**Written tasks:**
(a) In the Blue Jays playoff post, where did the writer watch Game 5 of the series against the Rangers?
(b) Pick up the Blue Jays playoff post after its final sentence and keep writing in the same voice.
+++ Extract provided
Storyline: Finally, the Blue Jays are in the ALCS. Jose Bautista made sure of that. The Jays won an incredible series in incredible fashion.
Wow! That’s all that I could say after watching Game 5 of the Jays/Rangers series.
It was one of the most rollercoaster-like, emotional games I’ve ever witnessed. The game included Encarnacion’s game-tying HR; Martin’s throw-back to the mound that went off of Choo’s bat; certain fans giving Canadians a bad name by throwing garbage on to the field; Elvis Andrus forgetting how to catch the ball (thanks, Harold Reynolds, for all of the fun we had with that one); and “the shot heard all over the Great White North” — Jose Bautista clobbering a Dyson two-seamer – with the bat flip to follow.
This might have been the best game I’ve ever watched. Unfortunately, I was not at the game. I was watching at an Irish pub, which ran out of Guinness by the way. It was electric! It’s a rarity to see Canadian sports fans get so emotional about anything except hockey, but this game had enough electricity to power the city.
People slammed their fists on tables, high-fiving everybody after a big hit. It was a pile of noise. We even started the clap in the top of the 9th to help Osuna shut things down.
It felt great! You forget how it feels to cheer with an entire nation.
When something gets taken away for 22 years, you forget how it feels. We’ve grown accustomed to dealing with mediocrity–with teams playing a cruel joke on us, year after year. But this is a different team, and it’s a different year. We have Reyes. We have Clemens. We have Mondesi (yes, that was a thing.) Nothing could soothe our soul other than a playoff birth — actually, let me correct that: meaningful baseball in September would have done the job, as well.
++++++
+++ Excerpted records
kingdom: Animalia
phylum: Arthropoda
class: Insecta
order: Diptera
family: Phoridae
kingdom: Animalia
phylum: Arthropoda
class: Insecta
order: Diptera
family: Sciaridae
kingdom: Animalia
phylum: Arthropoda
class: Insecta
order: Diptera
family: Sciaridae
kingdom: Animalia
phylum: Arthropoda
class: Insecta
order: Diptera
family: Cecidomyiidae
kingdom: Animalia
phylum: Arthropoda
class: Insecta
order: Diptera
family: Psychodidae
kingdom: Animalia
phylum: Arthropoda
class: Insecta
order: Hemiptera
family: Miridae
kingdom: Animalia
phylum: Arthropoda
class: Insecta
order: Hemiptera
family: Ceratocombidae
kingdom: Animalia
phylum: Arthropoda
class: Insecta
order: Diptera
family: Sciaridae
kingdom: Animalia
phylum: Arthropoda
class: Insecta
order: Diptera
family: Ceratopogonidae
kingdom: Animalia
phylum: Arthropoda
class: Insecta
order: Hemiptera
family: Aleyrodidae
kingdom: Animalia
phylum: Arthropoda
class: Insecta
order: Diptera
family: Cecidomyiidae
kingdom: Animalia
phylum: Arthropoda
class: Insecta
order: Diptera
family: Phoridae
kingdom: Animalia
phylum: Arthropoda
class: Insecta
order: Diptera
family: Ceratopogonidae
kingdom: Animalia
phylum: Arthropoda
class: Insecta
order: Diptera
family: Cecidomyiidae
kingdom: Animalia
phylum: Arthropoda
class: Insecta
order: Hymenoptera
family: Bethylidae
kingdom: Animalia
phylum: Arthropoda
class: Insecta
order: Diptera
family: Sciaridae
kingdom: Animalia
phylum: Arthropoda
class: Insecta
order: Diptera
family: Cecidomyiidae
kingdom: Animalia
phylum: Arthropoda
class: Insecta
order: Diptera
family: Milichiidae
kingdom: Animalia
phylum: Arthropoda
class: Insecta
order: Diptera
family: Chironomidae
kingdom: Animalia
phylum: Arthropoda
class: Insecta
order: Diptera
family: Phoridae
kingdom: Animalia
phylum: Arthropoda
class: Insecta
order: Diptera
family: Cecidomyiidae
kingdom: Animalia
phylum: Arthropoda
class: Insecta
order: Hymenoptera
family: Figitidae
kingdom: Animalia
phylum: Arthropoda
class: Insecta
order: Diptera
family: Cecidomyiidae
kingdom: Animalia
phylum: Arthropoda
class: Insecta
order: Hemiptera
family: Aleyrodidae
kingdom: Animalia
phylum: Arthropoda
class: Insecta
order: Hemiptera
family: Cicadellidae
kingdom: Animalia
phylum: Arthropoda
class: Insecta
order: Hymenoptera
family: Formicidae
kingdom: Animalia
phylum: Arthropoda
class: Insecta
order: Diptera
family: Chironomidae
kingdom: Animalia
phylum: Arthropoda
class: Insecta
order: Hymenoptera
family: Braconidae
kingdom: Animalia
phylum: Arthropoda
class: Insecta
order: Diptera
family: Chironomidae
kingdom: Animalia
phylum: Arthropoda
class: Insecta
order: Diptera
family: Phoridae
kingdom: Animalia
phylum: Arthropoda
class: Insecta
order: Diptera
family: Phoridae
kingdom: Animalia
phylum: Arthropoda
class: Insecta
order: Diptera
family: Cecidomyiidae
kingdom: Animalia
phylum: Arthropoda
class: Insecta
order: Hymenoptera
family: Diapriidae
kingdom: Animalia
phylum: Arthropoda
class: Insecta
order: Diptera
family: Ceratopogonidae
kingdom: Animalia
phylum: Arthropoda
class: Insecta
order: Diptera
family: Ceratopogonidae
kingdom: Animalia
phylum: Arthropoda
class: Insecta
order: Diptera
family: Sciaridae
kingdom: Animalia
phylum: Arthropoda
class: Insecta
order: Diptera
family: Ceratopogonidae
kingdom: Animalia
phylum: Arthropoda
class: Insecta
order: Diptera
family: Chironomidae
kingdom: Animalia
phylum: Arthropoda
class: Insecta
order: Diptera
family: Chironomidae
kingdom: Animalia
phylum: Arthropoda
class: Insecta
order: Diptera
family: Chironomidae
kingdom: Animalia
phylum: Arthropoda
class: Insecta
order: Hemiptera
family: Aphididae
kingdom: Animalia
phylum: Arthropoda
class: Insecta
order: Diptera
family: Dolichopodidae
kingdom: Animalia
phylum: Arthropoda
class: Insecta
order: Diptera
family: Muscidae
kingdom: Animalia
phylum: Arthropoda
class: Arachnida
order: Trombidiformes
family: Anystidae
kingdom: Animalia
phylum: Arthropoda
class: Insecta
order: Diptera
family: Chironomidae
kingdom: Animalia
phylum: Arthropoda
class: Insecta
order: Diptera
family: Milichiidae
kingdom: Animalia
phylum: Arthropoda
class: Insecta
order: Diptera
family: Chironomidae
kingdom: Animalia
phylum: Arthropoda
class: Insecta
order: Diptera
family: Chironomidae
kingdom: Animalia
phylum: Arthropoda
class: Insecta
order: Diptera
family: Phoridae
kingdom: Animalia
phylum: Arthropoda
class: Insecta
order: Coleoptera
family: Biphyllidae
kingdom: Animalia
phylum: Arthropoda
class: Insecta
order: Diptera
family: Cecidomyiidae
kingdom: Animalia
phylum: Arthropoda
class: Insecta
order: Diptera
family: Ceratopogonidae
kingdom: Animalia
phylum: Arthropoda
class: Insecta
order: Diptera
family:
++++++
**Answers for the tasks:**
(a) At an Irish pub, which ran out of Guinness.

(b)
But everything changed in two and a half innings. After watching Russell Martin throw the ball into Shin-Soo Choo’s bat, I thought to myself: “This is exactly how it ends for a Toronto sports team – how fitting.” Well, Elvis Andrus was having none of that. Three straight defensive miscues brought to the plate the most pained of all Blue Jays: Jose Bautista. He has been here through thick and thin, having to carry the team’s offence for years.
You could see it in his eyes that it was going to be all or nothing this time. And it was all, and definitely not nothing: Sam Dyson chose the wrong time to challenge Bautista on the inner part of the plate. It was the bat flip heard around the country. For once we weren’t going to be struck by the karma of the sports Gods. Bautista made sure of that.
The roof almost blew off of the Rogers Centre. Bautista just took every demon in Toronto sports history and infused it into his bat.
The final two innings were like clock-work, watching a 20-year-old, cold-blooded killer in Roberto Osuna work. It was a thing of beauty! He was the perfect ending to what has become one of the best Blue Jays games in history.
You can’t write a better script for this team.
I can’t wait to see what the Jays/Royals series has in store for us.
Jays/Cubs World Series, dare I say?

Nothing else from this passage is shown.